**YOUR ASSIGNMENT**
Copy the entries exactly. Leave out any pictures.

(EXTRACTED RECORDS begins)

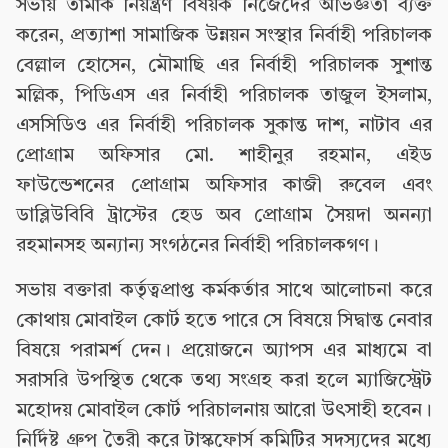
সভায় তামাক নিয়ন্ত্রণ বিষয়ক নিজেদের অভিজ্ঞতা ব্যক্ত
করেন, প্রত্যাশা সামাজিক উন্নয়ন সংস্থার নির্বাহী পরিচালক
বেল্লাল হোসেন, মৌমাছি এর নির্বাহী পরিচালক সুশান্ত
মল্লিক, পিডিএস এর নির্বাহী পরিচালক তাজুল ইসলাম,
এসসিডিও এর নির্বাহী পরিচালক সুকান্ত দাশ, নাটাব এর
প্রোগ্রাম অফিসার মো. শাহীনুর রহমান, এইড
ফাউন্ডেশনের প্রোগ্রাম অফিসার কাজী রুবেল এবং
ডাব্লিউবিবি ট্রাস্টের হেড অব প্রোগ্রাম সৈয়দা অনন্যা
রহমানসহ অন্যান্য সংগঠনের নির্বাহী পরিচালকগণ।
সভায় বক্তারা কর্তৃত্বপ্রাপ্ত কর্মকর্তার সাথে আলোচনা করে
কোথায় মোবাইল কোর্ট হতে পারে সে বিষয়ে সিদ্বান্ত নেবার
বিষয়ে পরামর্শ দেন। প্রয়োজনে অ্যাপস এর মাধ্যমে বা
সরাসরি উপস্থিত থেকে তথ্য সংগ্রহ করা হলে ম্যাজিস্ট্রেট
মহোদয় মোবাইল কোর্ট পরিচালনায় আরো উৎসাহী হবেন।
নির্দিষ্ট গ্রুপ তৈরী করে টাস্কফোর্স কমিটির সদস্যদের মধ্যে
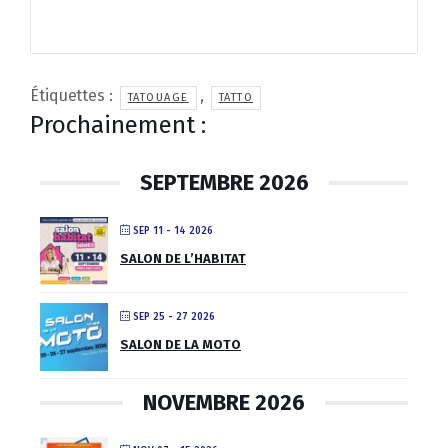
Étiquettes :
,
TATOUAGE
TATTO
Prochainement :
SEPTEMBRE 2026
SEP 11 - 14 2026
SALON DE L’HABITAT
SEP 25 - 27 2026
SALON DE LA MOTO
NOVEMBRE 2026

(EXTRACTED RECORDS ends)

**SOLUTION FOR THIS TASK**
সভায় তামাক নিয়ন্ত্রণ বিষয়ক নিজেদের অভিজ্ঞতা ব্যক্ত
করেন, প্রত্যাশা সামাজিক উন্নয়ন সংস্থার নির্বাহী পরিচালক
বেল্লাল হোসেন, মৌমাছি এর নির্বাহী পরিচালক সুশান্ত
মল্লিক, পিডিএস এর নির্বাহী পরিচালক তাজুল ইসলাম,
এসসিডিও এর নির্বাহী পরিচালক সুকান্ত দাশ, নাটাব এর
প্রোগ্রাম অফিসার মো. শাহীনুর রহমান, এইড
ফাউন্ডেশনের প্রোগ্রাম অফিসার কাজী রুবেল এবং
ডাব্লিউবিবি ট্রাস্টের হেড অব প্রোগ্রাম সৈয়দা অনন্যা
রহমানসহ অন্যান্য সংগঠনের নির্বাহী পরিচালকগণ।
সভায় বক্তারা কর্তৃত্বপ্রাপ্ত কর্মকর্তার সাথে আলোচনা করে
কোথায় মোবাইল কোর্ট হতে পারে সে বিষয়ে সিদ্বান্ত নেবার
বিষয়ে পরামর্শ দেন। প্রয়োজনে অ্যাপস এর মাধ্যমে বা
সরাসরি উপস্থিত থেকে তথ্য সংগ্রহ করা হলে ম্যাজিস্ট্রেট
মহোদয় মোবাইল কোর্ট পরিচালনায় আরো উৎসাহী হবেন।
নির্দিষ্ট গ্রুপ তৈরী করে টাস্কফোর্স কমিটির সদস্যদের মধ্যে
Étiquettes :
,
TATOUAGE
TATTO
Prochainement :
SEPTEMBRE 2026
SEP 11 - 14 2026
SALON DE L’HABITAT
SEP 25 - 27 2026
SALON DE LA MOTO
NOVEMBRE 2026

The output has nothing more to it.